The rest of the programming will be posted to spoletousa.org.
The 2020 festival was supposed to premiere a new opera, “Omar,” by Rhiannon Giddens and Michael Abel. The production has been postponed to the 2021 season, but the festival will give viewers a taste when it posts the first rehearsal featuring the composers, conductor John Kennedy and star tenor Jamez McCorkle, who plays the lead role of Omar Ibn-Said, an educated Muslim from the Senegal River Valley who is captured and transported to Charleston in bondage.
The rehearsal will post on Friday and remain available for viewing through June 7.
The digital programming will include three Jazz Talks, featuring host Larry Blumenfeld, who will first speak with musician Ben Jaffe of Preservation Hall Jazz Band at 5 p.m. Saturday; followed by a conversation with singer Alicia Hall Moran and pianist Jason Moran, joined by filmmaker Julie Dash, at 5 p.m. Tuesday. The Morans had been slated to present “Two Wings: The Music of Black America in Migration” at this year’s festival.
The last of three Jazz Talks, set for 5 p.m. May 29, takes listeners back to New Orleans and features insights from clarinetist Michael White.
At 7 p.m. Sunday, look for a recital by pianist Pedja Muzijevic, a star of the festival’s chamber music series. It will post to the festival’s website. The program includes works by J.S. Bach, C.P.E. Bach and Henry Cowell. Muzijevic recorded the performance at home in New York City.
At 5 p.m. May 30, Kennedy, the festival’s resident conductor, will present a digital concert featuring Frederic Rzewski’s piece “Coming Together,” which was composed in the wake of the 1971 Attica prison riots. The work is inspired by a letter written by prisoner Sam Melville, who died in the violence.
The piece “functions as a metaphor for confinement and conditional freedom,” Kennedy said.
The concert features 11 musicians and was recorded over Zoom.
The last of the original programming to post online is a digital concert by Australian bassist Linda May Han Oh and Cuban-American pianist Fabian Almazan, set for 5 p.m.

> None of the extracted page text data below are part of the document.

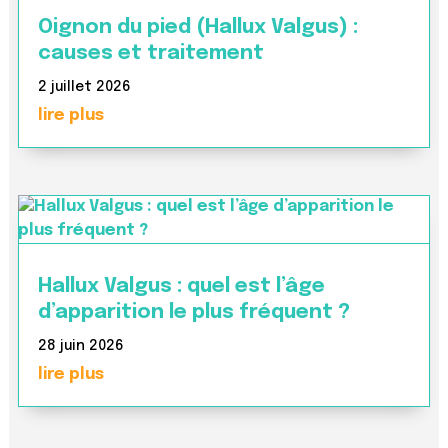
Oignon du pied (Hallux Valgus) :
causes et traitement
2 juillet 2026
lire plus
Hallux Valgus : quel est l’âge
d’apparition le plus fréquent ?
28 juin 2026
lire plus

June 3. The recital was recorded at the musicians’ home in New York. The music will be the main thing, but the artists also will discuss their environmental advocacy within the music industry.
“While gathering in person is not possible, I hope ‘Spoleto at Home’ programming can bring a small amount of what makes the festival so special into each of our living rooms, providing a little light in these dark moments,” Redden said.